## TAREFA 1
Responda com base no trecho:
(a) Qual divisão da Polícia Civil realizou a ação?
(b) Segundo o pai, de que a criança teria morrido?
(c) Além das lesões, a perícia identificou indícios de quê?
## TAREFA 2
Copie do trecho a parte que começa em "A Polícia Civil do" e segue até "morrido por afogamento.", sem mudar nada.

A Polícia Civil do Tocantins cumpriu, na madrugada desta quinta-feira (6), mandados de prisão preventiva contra o pai e a madrasta do menino Gustavo Veloso Feitosa, de 3 anos, em Palmas (TO). A ação foi realizada pela Divisão Especializada de Homicídios e Proteção à Pessoa (DHPP), que conduz as investigações sobre a morte da criança.
O caso ganhou repercussão nacional após a conclusão do laudo do Instituto Médico Legal (IML), que apontou que Gustavo morreu em decorrência de múltiplas agressões. O exame descartou a versão inicial apresentada pelo pai, de que a criança teria morrido por afogamento.
Segundo a perícia, foram identificadas lesões em diferentes partes do corpo e indícios de violência sexual, elementos que levaram a Polícia Civil a aprofundar a apuração sobre as circunstâncias da morte e a possível participação dos responsáveis.

## INFORMAÇÕES FORNECIDAS
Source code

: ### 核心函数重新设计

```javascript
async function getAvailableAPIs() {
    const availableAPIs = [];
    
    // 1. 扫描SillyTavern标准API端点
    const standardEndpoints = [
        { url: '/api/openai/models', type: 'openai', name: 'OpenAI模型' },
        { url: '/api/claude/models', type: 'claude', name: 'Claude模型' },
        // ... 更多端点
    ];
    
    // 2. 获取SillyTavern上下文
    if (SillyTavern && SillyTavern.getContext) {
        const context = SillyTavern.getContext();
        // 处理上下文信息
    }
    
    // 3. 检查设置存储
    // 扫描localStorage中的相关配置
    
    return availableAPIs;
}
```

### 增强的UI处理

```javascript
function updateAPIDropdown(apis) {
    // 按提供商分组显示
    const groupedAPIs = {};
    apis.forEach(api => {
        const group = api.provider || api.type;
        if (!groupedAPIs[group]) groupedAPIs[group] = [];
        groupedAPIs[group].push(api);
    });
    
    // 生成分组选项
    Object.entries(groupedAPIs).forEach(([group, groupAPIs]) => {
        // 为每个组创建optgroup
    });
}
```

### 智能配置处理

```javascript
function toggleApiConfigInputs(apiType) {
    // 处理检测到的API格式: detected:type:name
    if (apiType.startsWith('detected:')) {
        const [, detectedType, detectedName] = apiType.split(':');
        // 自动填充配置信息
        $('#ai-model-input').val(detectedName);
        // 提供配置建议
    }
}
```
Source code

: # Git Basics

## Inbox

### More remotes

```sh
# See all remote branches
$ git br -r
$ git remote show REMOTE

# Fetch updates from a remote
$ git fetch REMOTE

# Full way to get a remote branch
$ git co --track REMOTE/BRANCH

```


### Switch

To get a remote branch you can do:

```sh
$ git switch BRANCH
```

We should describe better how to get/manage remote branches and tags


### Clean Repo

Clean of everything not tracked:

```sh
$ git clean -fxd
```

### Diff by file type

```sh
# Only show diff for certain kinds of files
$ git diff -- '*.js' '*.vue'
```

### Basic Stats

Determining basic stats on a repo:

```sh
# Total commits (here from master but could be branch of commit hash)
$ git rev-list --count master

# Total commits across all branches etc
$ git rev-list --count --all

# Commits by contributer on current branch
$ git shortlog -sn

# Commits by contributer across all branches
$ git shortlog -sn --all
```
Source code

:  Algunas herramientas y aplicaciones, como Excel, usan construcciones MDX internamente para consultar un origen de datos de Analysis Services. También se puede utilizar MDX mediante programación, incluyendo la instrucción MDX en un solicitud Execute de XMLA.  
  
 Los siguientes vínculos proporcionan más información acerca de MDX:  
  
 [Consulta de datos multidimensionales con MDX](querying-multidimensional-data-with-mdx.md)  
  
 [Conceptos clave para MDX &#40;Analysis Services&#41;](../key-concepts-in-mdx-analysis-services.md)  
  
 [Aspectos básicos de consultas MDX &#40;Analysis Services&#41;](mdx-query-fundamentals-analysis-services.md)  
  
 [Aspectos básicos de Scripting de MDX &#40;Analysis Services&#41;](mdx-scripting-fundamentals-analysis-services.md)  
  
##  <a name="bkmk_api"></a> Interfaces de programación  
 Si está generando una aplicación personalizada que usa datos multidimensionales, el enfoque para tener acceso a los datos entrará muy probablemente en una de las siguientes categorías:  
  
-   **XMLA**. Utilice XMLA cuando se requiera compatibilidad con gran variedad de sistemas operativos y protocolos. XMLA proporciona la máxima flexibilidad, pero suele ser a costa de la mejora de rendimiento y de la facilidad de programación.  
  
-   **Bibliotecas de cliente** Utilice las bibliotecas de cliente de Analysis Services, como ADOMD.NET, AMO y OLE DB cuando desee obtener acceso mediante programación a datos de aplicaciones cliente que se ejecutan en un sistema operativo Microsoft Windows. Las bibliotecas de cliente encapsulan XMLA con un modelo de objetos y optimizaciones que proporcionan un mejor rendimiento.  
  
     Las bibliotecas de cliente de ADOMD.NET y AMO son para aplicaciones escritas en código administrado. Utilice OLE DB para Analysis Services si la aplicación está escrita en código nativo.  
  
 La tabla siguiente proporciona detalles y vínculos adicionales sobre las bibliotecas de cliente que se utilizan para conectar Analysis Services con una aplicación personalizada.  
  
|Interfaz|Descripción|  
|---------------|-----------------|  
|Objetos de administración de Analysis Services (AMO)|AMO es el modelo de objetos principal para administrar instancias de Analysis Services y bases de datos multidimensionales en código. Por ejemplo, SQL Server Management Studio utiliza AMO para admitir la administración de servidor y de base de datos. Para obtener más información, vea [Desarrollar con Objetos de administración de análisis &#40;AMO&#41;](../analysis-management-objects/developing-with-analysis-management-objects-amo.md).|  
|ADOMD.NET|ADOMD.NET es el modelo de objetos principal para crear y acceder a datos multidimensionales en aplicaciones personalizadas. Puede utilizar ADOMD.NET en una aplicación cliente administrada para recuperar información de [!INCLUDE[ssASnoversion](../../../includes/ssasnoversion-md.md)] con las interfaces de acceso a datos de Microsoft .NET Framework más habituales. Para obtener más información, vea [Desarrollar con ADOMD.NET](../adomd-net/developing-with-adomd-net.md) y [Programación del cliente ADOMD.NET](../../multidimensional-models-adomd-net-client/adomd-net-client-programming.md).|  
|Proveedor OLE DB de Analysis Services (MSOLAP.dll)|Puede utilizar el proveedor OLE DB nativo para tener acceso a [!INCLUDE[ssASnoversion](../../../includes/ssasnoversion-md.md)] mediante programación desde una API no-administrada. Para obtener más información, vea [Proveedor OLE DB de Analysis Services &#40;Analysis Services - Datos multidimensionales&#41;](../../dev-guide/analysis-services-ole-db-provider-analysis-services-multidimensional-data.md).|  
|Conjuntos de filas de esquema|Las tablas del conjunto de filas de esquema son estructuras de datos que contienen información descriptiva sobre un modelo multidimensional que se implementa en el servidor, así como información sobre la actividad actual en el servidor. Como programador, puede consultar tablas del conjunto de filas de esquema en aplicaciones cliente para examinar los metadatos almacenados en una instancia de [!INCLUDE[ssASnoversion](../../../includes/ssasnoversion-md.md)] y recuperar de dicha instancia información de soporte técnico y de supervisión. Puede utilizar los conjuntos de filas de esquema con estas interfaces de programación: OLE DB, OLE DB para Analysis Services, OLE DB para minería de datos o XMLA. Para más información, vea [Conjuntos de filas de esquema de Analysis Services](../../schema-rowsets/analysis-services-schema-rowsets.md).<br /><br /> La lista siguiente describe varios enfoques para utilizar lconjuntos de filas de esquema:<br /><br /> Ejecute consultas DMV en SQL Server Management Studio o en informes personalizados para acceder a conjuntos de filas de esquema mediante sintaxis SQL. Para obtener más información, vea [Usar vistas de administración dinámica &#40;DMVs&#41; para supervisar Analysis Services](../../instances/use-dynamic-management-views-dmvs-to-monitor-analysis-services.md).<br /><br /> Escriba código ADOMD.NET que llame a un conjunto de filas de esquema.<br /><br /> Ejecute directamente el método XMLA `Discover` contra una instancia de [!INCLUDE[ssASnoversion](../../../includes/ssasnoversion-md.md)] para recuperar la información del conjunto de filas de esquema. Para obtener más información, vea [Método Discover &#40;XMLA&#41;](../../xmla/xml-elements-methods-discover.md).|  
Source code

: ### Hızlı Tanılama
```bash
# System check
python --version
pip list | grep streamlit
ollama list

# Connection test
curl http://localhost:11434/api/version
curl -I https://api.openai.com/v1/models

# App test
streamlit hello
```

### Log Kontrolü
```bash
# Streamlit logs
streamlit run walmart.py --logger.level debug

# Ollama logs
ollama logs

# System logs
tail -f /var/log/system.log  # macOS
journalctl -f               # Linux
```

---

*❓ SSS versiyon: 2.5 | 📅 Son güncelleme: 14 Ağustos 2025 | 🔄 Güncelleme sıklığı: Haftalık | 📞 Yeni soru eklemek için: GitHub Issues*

## RESPOSTA 1
(a) A Divisão Especializada de Homicídios e Proteção à Pessoa (DHPP).
(b) De afogamento.
(c) De violência sexual.

## RESPOSTA 2
A Polícia Civil do Tocantins cumpriu, na madrugada desta quinta-feira (6), mandados de prisão preventiva contra o pai e a madrasta do menino Gustavo Veloso Feitosa, de 3 anos, em Palmas (TO). A ação foi realizada pela Divisão Especializada de Homicídios e Proteção à Pessoa (DHPP), que conduz as investigações sobre a morte da criança.
O caso ganhou repercussão nacional após a conclusão do laudo do Instituto Médico Legal (IML), que apontou que Gustavo morreu em decorrência de múltiplas agressões. O exame descartou a versão inicial apresentada pelo pai, de que a criança teria morrido por afogamento.